I'm convinced the main thing lost in getting kids to read, is that too many mistake interaction with the words as automatic. It isn't. Taking apart a word symbol by symbol and putting it back together in a different form is the entire point of teaching how to read. And if you don't teach kids to do that with words, are you surprised when they can't do it with equations?
Consider, how do you read "f=ma", or "e=mc^2"? Why don't those follow the same rules? They use the same symbols as our alphabets, after all?
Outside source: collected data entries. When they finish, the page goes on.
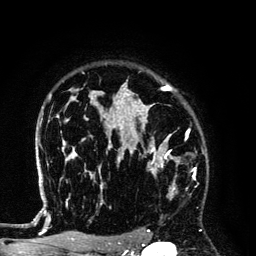
Breast MRI (dynamic contrast-enhanced), one axial slice; position 99 of 134 along the scan axis; cropped to one breast; dynamic contrast-enhanced series, time point 2 of 6 at this slice position (early post-contrast); 3 T; TE 4.2 ms, TR 7.9 ms; 256 × 256 image matrix, field of view 170 × 170 mm. Female patient.
Outlined on this slice (semi-automatic segmentation, software-assisted and operator-edited):
- enhancing-tissue mask used for the functional tumour volume (all voxels passing the contrast-enhancement thresholds inside the analysis volume; usually the tumour): bounding box <129,145,194,198> (left, top, right, bottom; pixels)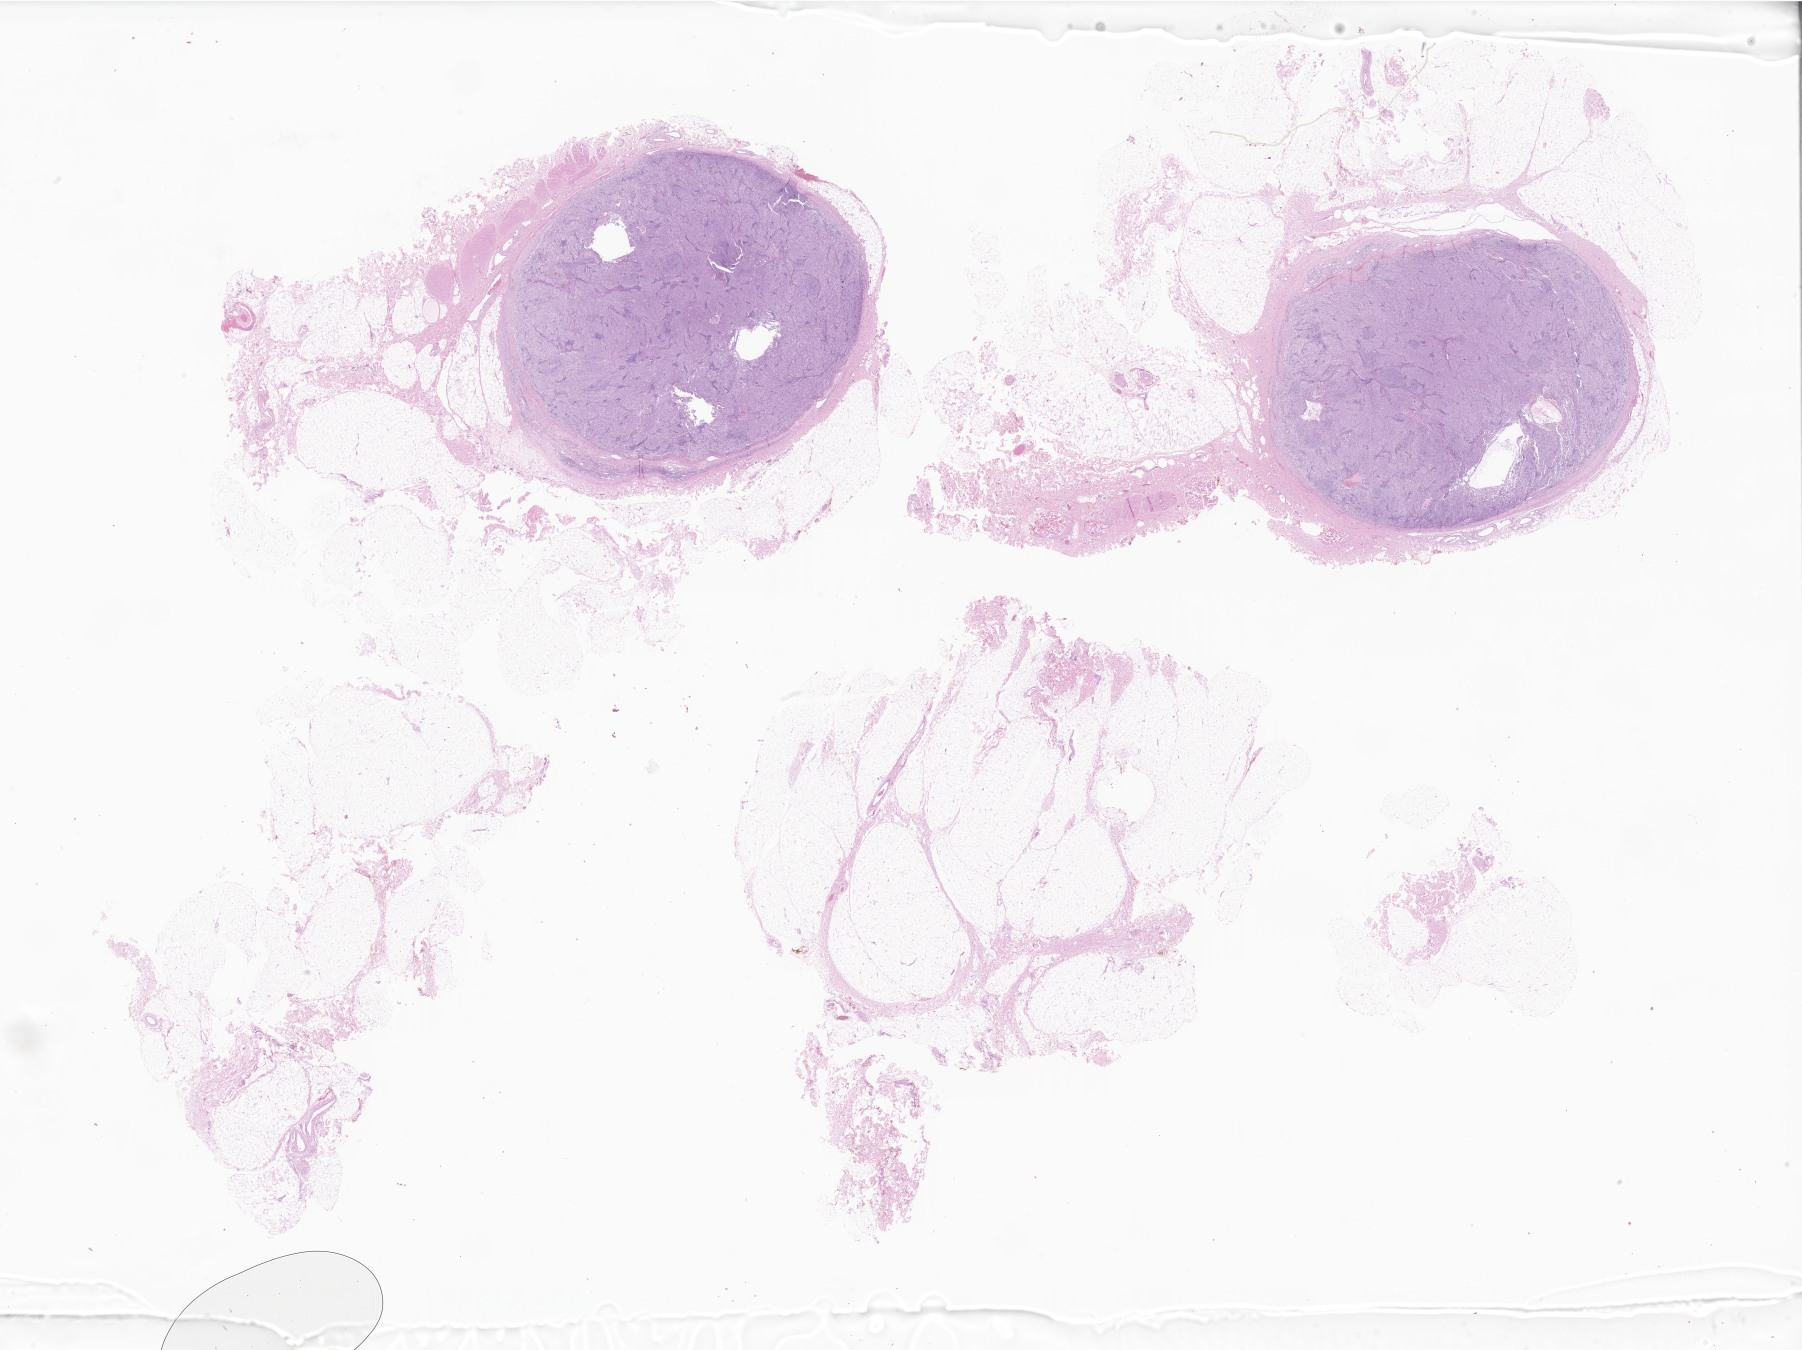
Whole-slide image, H&E stain of tumor tissue from the soft tissues of head and neck, shown as a low-resolution overview of the whole scanned area (about 30.4 x 22.8 mm), formalin-fixed, paraffin-embedded (FFPE) tissue. Patient: male, age 147 days.
Tissue or organ of origin (case record): connective, subcutaneous and other soft tissues of head, face, and neck. Diagnosis: Epithelial-myoepithelial carcinoma.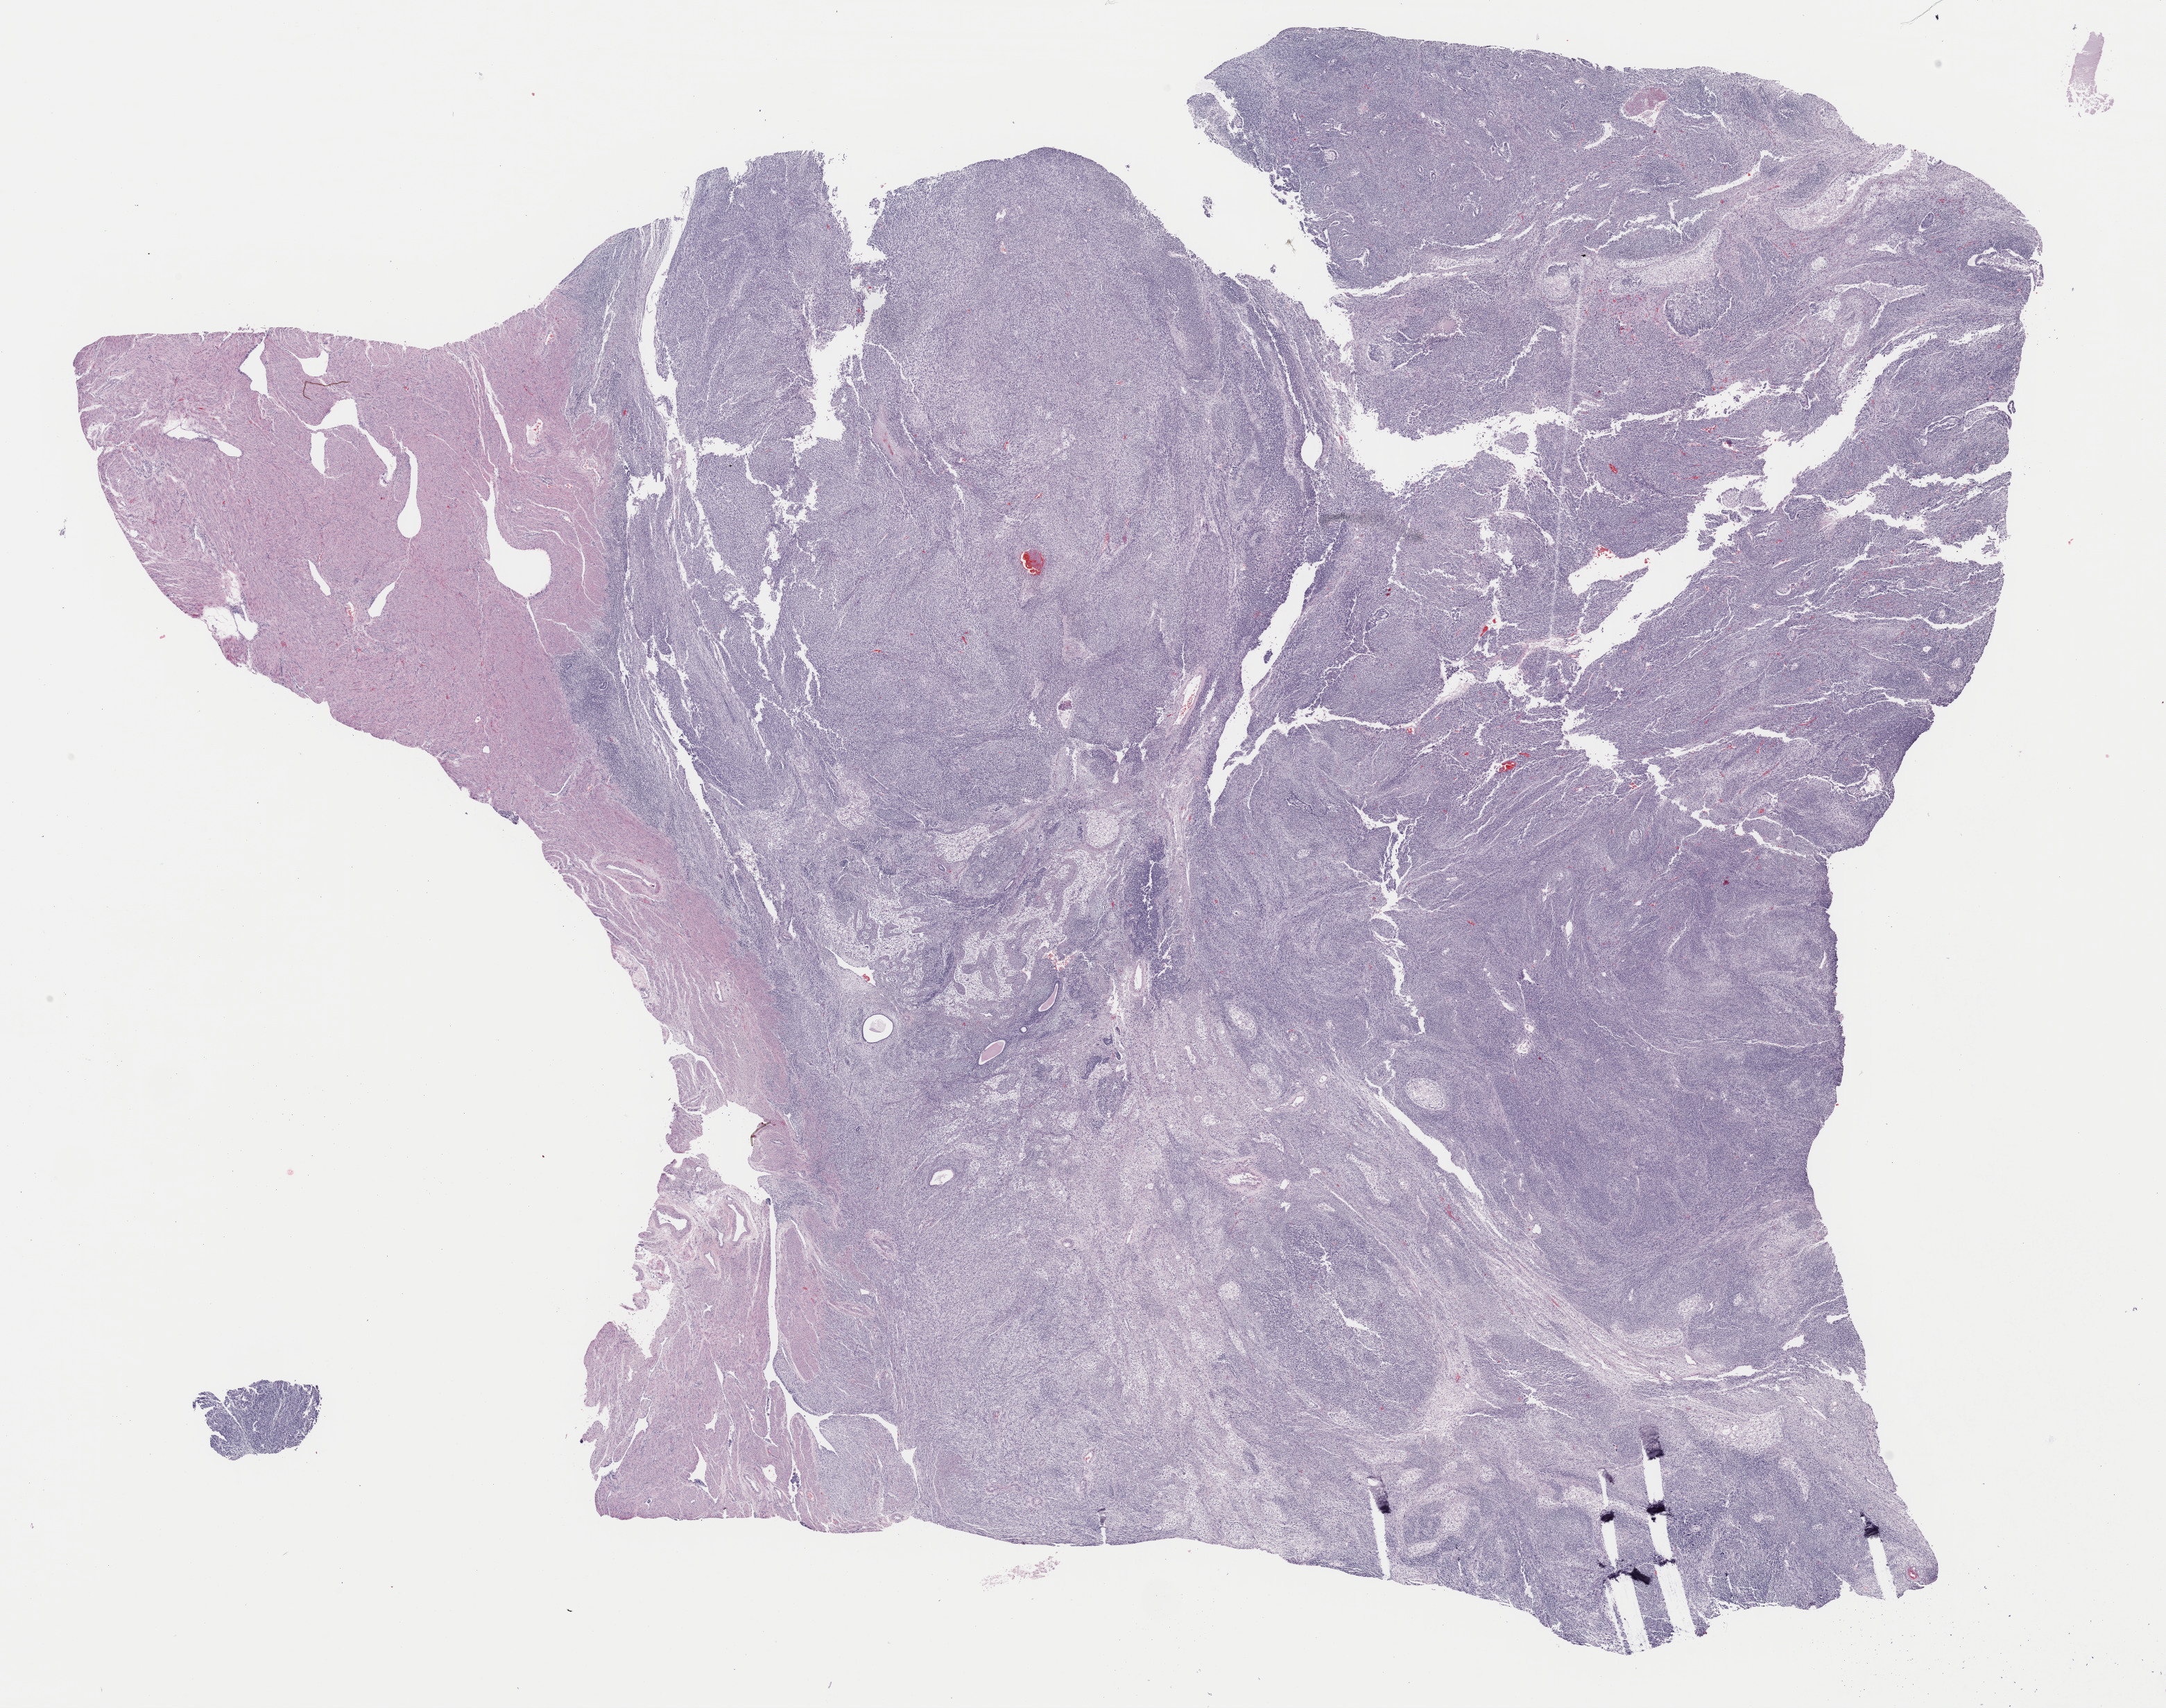
H&E whole-slide image, a low-resolution overview of the entire scanned area, about 24.7 x 19.5 mm; formalin-fixed paraffin-embedded (FFPE) diagnostic section; uterus, primary tumour sample. Patient: female, age at initial diagnosis 62 years.
- diagnosis: Mullerian mixed tumor (myometrium)
- FIGO stage: IVB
Or consider "do re mi" is pronounced differently from "do re me". And, amusingly, most people will not read those correctly. This doesn't rob the names of the notes as meaningless. Nor does it mean that they are not taught correctly. But you learn to interact with the symbols. Not merely transcribe them between representations.
Is bad grammar one of the reasons, even though the title suggests there is just one?
"Since the 1990s, the phonological deficit hypothesis has been the dominant explanation favored by researchers" https://en.wikipedia.org/wiki/Phonological_deficit_hypothesi...
I’m learning Japanese, and I’ve started learning Chinese characters, both their meanings and how to read them. Reading them feels different than English... I have a hypothesis that our brains work differently when processing symbols that encode meanings as opposed to just sounds. English requires an extra step, where characters are translated into sounds and then into words.
With Chinese characters, you are immediately looking at the meaning; you don’t need translation into sounds. This feels like a more efficient process cognitively to me, even though I have to memorize to recognize more characters.
The spelling of a word is more connected to the meaning than it is to the pronunciation.
But the details of the new study seem to support exactly that original idea.
Perhaps a little more detail on why and what kinds of smart, but it was a pretty broad set of mental skills that mattered
Restating the highlighted result: Gc ("Comprehension-Knowledge") had the strongest effect on both lexical and phonological decoding. Knowing a word makes it easiest to comprehend when reading. This is probably completely obvious, but the broader point is that rich conversations with students that involve teaching them lots of words will improve their reading.
Only partially supported interpretation/application - All this business about phonics will only take you so far if the adults in a kids life (including their teachers) are not talking to them richly about a lot of stuff. Asking teachers to do a lot of rote repetition risks cutting out the really important part of school where students are actually building vocabulary. Teachers that use/teach large vocabularies may be unexpectedly more effective at teaching reading.
U is a vowel.
I imagine some kind of teacher training handbook or something. I'm pretty good with rote practice and mechanical repetition, so if there is a list out there of "in case of X, do Y" I will be able to memorize it. Do share if you know what I'm talking about.
> For decades, the common explanation for why children struggle to read has stayed remarkably consistent. Smart kids read well. Kids who don't simply aren't smart enough.
This strikes me as something that was debunked in the 60s. Ascribing reading ability to intelligence seems like the most fatalistic thought terminating idea one can have.